During my short and not-quite-perfectly formed two-year tenure, I did have my successes – including the Tasmanian Dams case (the ‘spy-flights’ saga notwithstanding); negotiating the severance of last constitutional links with the UK; sneaking through improved FOI access (while Hawke and Keating were not looking, for which they never forgave me); relaxing censorship laws; toughening trade practices, companies and insurance legislation; improving the Family Law Act; and establishing a national DPP. That’s my story and I’m sticking to it. But I failed to make any headway at all on some of my biggest ambitions, including a national bill of rights, fixed term parliaments, national no-fault accident compensation, and uniform national defamation law. And none of my perceived successes were, in the eyes of some of my Labor Lawyer colleagues, remotely enough to compensate for my perceived sins.

These included establishing a National Crime Authority, making a couple of early judicial appointments from outside the family, and – something I do lament to this day – not fighting back hard enough against Bob Hawke’s over-reaction to ASIO’s fingering of David Combe as a security risk. But no single issue caused me more grief than the crusade against Lionel Murphy that began with the Age Tapes allegations in February ’84, where I was simultaneously attacked from the right for being over-solicitous to the judge, and from my colleagues on the left for being insufficiently robust in his defence.
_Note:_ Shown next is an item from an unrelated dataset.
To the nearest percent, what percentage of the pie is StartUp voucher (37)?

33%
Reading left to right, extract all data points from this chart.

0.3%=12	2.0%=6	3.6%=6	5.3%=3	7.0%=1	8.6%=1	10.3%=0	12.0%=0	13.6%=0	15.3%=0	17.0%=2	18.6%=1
I suspect there are some issues like this – and that Mark Dreyfus, Nicola Roxon, and Jill Hennessy will bear me out from their own experience – on which first law officers can never win: where legal and political imperatives compete, and you are damned if you do, and damned if you don’t.
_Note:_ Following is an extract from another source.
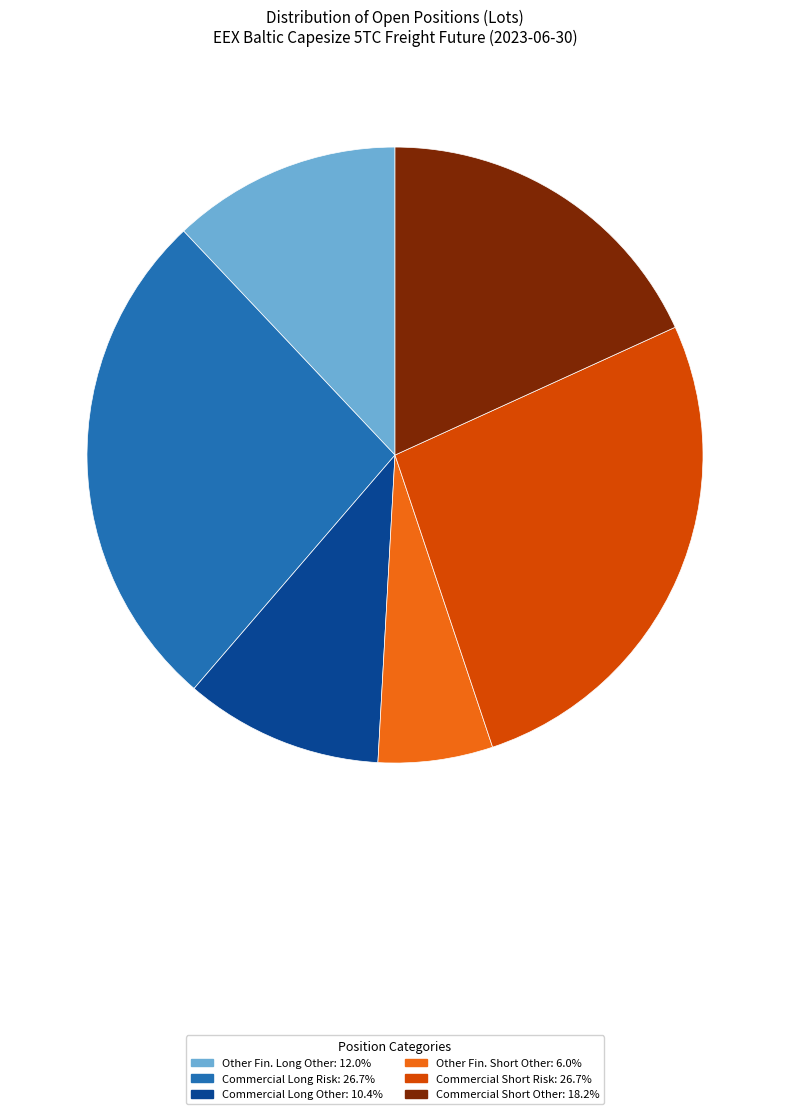

Is there any slice that represents more than half of the pie?

No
And all of us in the law reform business have to come to terms with the reality – which took me, being then young and foolish, longer to appreciate than it should have – that most of our ministerial colleagues are not at all interested in what we trying to do, and – no doubt accurately – see most of the electorate as sharing their indifference. In my case, the prevailing view, starting with the Prime Minister, was that my preoccupations might have been great media fodder while we were in opposition, getting stuck into the Coalition, but in government they were a ‘wank’ – and, as Hawke put it to me on one memorable occasion, not just a common and garden wank, but a ‘two hand job’.

My unceremonious departure from the A-G’s portfolio at the end of 1984, the dream job on which I had long set my heart, sent off by the Prime Minister to other ministerial pastures which he insisted would be in my own longer-term interest – and I guess he was proved right – marked the end of my own direct engagement with the law, law reform and, after its first ten years, the Society of Labor Lawyers. Looking back on it all at the time, I was reminded of the famous last words (at least in Tom Keneally’s telling) of the Aboriginal outlaw Jimmy Governor on his way to the gallows: ‘Fucking bushranging’s not all it’s cracked up to be’.

Within the Australian political and constitutional system, the way of the law reformer will always be hard. But it is crucial if we want to achieve, as we must, a decent and just society of which we can all be proud. And when we think of how dramatically community attitudes on issues like racial and sexual discrimination, same-sex marriage, and hopefully now domestic violence, have changed over my political lifetime, the way of the reformer might not be quite as hard as I have described.

But harnessing and mobilizing the energy of dedicated, principled, creative and committed lawyers is critical to the success of that enterprise. That is a role that the Victorian Society of Labor Lawyers, and its national and other state counterparts, have played superbly in the past and can again with the kind of rejuvenation efforts being put in by Owen Nanlohy and his team who have brought us together today and this evening. I thank everyone here for what you have done in the past, and wish you every possible success in the achievements to come.